(Bounding box coordinate data)
= = =

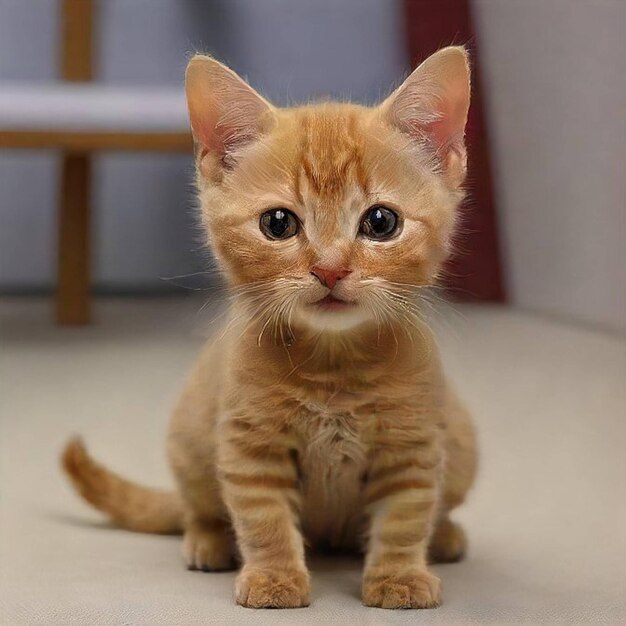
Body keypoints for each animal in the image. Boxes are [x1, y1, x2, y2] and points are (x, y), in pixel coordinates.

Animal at [62, 46, 472, 608]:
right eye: (278, 224)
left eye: (381, 222)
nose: (330, 269)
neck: (333, 367)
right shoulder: (249, 445)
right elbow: (263, 519)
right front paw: (274, 579)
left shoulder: (412, 445)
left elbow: (405, 516)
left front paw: (399, 576)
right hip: (188, 437)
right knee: (197, 507)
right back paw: (208, 540)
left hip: (464, 440)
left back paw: (445, 536)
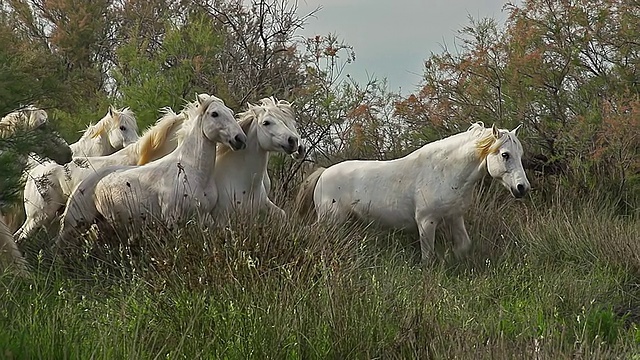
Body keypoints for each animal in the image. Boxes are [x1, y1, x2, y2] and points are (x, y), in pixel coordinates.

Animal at [54, 93, 248, 250]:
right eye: (214, 114)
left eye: (230, 112)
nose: (240, 139)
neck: (191, 171)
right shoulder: (173, 220)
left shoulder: (204, 217)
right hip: (74, 225)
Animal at [296, 123, 528, 262]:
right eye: (505, 155)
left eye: (520, 154)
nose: (522, 188)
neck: (444, 172)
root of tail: (324, 173)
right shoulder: (426, 222)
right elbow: (428, 257)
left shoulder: (455, 218)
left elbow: (464, 246)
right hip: (330, 221)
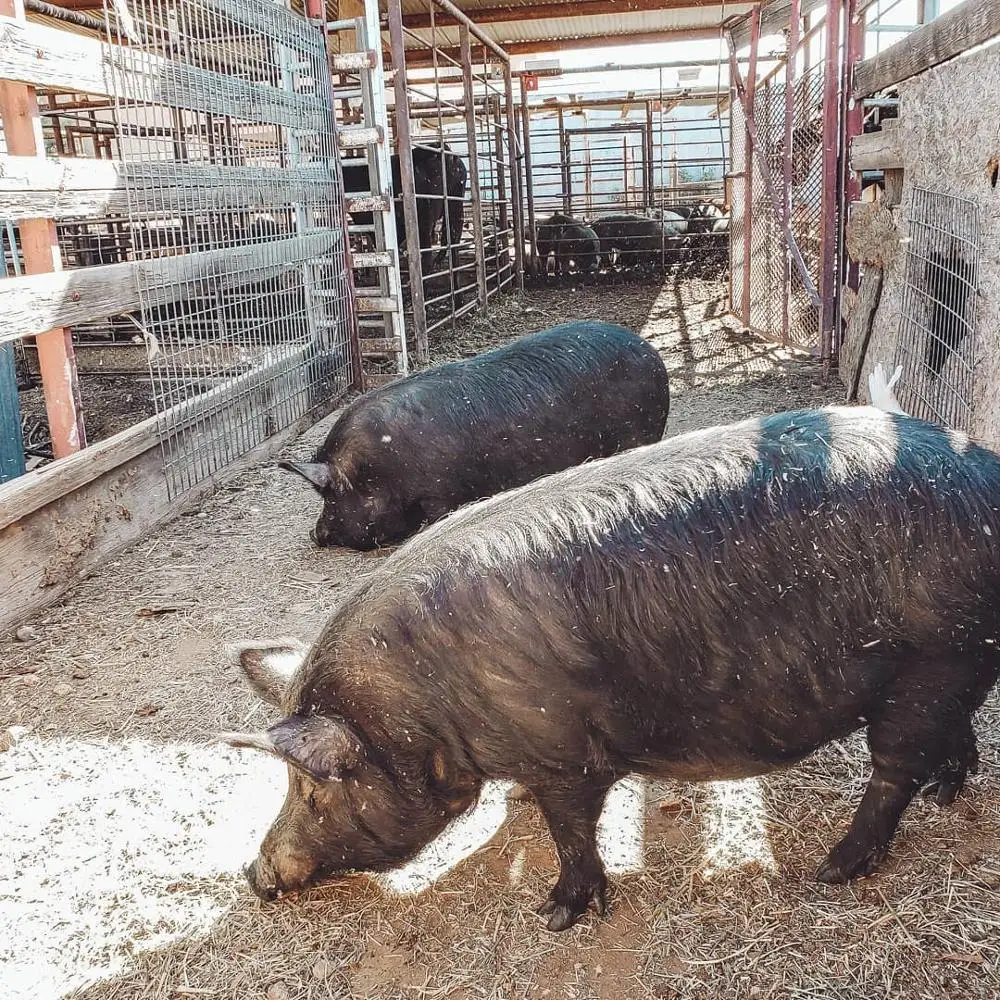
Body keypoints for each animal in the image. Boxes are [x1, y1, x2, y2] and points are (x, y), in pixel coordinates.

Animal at [223, 405, 1000, 932]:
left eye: (314, 791)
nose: (254, 873)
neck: (428, 704)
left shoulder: (564, 752)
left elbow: (570, 830)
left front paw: (557, 915)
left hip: (929, 663)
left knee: (893, 769)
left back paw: (834, 869)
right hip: (953, 663)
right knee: (951, 733)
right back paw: (946, 794)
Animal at [279, 321, 670, 550]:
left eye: (329, 498)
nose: (314, 534)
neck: (376, 469)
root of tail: (652, 352)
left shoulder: (440, 494)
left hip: (640, 432)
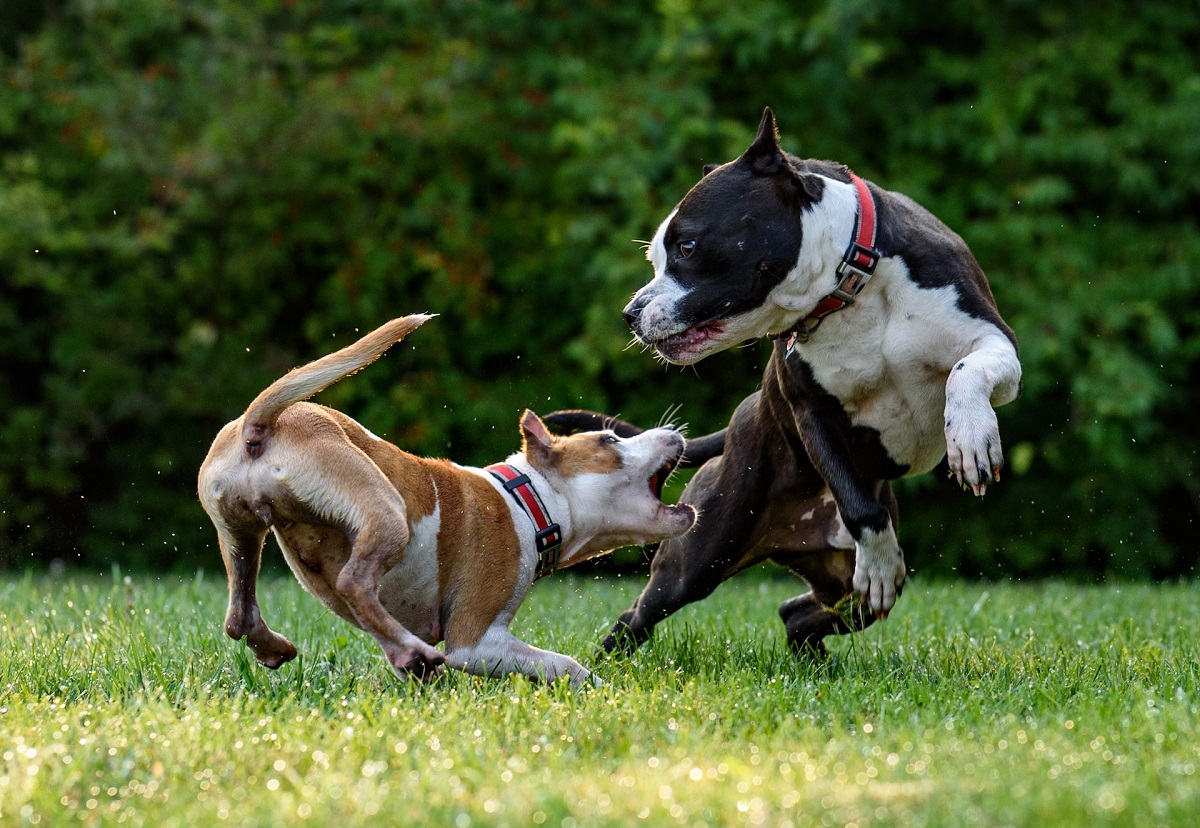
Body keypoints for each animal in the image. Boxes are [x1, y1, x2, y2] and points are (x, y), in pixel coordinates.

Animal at [196, 312, 696, 686]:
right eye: (610, 440)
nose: (674, 431)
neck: (528, 499)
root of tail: (259, 425)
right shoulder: (476, 641)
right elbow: (566, 665)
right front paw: (599, 690)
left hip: (240, 533)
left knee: (239, 614)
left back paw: (289, 647)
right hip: (384, 510)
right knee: (353, 581)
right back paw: (411, 650)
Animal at [549, 108, 1017, 652]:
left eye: (687, 246)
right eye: (657, 259)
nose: (630, 313)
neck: (850, 286)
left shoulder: (995, 341)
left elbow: (967, 370)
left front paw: (972, 437)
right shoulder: (811, 412)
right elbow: (860, 507)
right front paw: (879, 562)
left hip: (839, 585)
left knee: (801, 611)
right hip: (698, 557)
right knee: (639, 615)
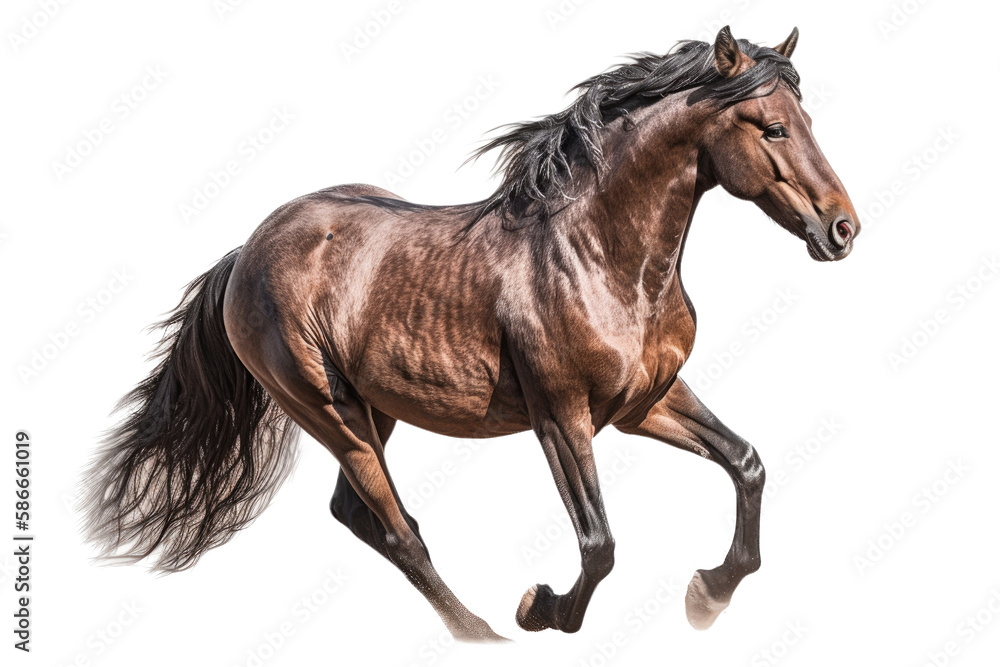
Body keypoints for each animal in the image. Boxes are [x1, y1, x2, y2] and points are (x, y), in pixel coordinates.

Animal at [81, 26, 858, 642]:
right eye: (771, 128)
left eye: (806, 117)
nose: (842, 229)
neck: (599, 257)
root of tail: (247, 250)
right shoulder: (560, 415)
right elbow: (599, 542)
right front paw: (540, 608)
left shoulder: (643, 403)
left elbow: (747, 463)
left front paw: (707, 597)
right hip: (329, 411)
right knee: (399, 530)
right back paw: (484, 632)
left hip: (378, 410)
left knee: (358, 515)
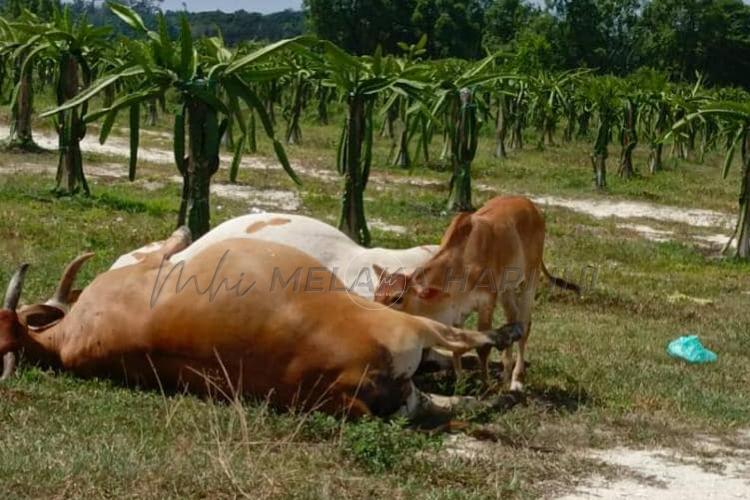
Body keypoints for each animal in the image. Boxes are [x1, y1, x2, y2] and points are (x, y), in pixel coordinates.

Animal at [0, 232, 524, 420]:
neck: (64, 340)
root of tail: (348, 387)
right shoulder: (145, 264)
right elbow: (168, 244)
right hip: (402, 324)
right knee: (460, 340)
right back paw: (506, 345)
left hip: (407, 390)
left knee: (449, 402)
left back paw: (499, 396)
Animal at [374, 195, 580, 390]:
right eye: (376, 294)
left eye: (398, 298)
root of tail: (531, 206)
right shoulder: (458, 312)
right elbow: (458, 345)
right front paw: (460, 383)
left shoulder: (486, 302)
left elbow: (483, 347)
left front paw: (485, 385)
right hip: (506, 288)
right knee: (513, 319)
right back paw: (505, 374)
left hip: (532, 275)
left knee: (525, 324)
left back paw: (516, 380)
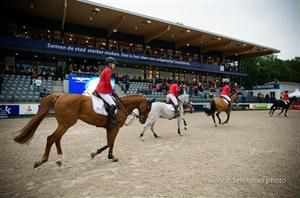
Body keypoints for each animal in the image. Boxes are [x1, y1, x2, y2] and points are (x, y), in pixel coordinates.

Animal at [13, 93, 155, 168]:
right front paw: (95, 154)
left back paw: (59, 159)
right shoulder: (114, 128)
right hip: (66, 123)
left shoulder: (110, 128)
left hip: (64, 124)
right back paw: (41, 161)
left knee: (57, 138)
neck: (121, 107)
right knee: (51, 138)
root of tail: (61, 95)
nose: (143, 121)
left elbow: (110, 143)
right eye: (148, 108)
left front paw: (110, 156)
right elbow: (110, 143)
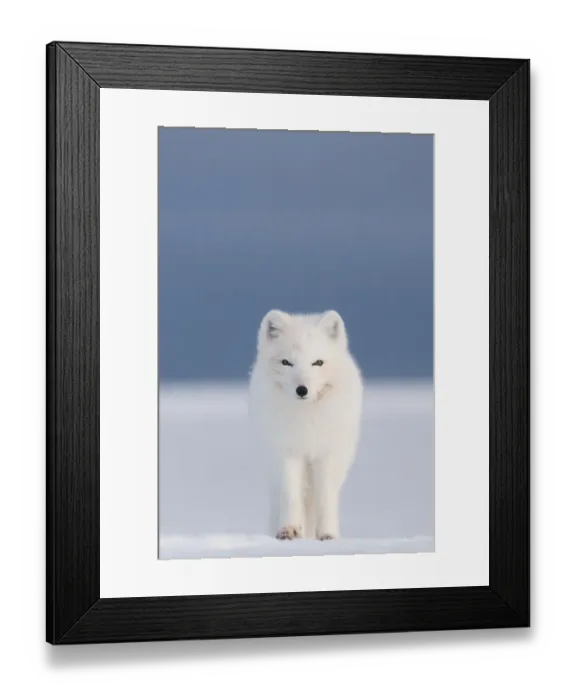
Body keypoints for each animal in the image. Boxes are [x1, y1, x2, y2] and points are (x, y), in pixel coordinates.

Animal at [248, 309, 363, 541]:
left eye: (317, 362)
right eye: (286, 362)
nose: (302, 389)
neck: (306, 421)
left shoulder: (326, 456)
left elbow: (325, 498)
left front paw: (327, 534)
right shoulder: (287, 453)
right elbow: (291, 495)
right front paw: (289, 530)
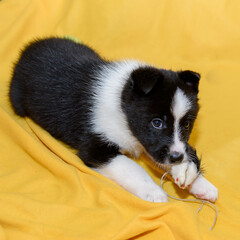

= = =

*ASSIGNMENT*.
From the line holding "right front paw: (95, 154)" to the line holding "right elbow: (110, 143)", inclusive, restate each line above exactly as written.

*ANSWER AREA*.
right front paw: (95, 154)
left back paw: (59, 159)
right shoulder: (114, 128)
right hip: (66, 123)
left shoulder: (110, 128)
left hip: (64, 124)
right back paw: (41, 161)
left knee: (57, 138)
neck: (121, 107)
right knee: (51, 138)
root of tail: (61, 95)
nose: (143, 121)
left elbow: (110, 143)
right eye: (148, 108)
left front paw: (110, 156)
right elbow: (110, 143)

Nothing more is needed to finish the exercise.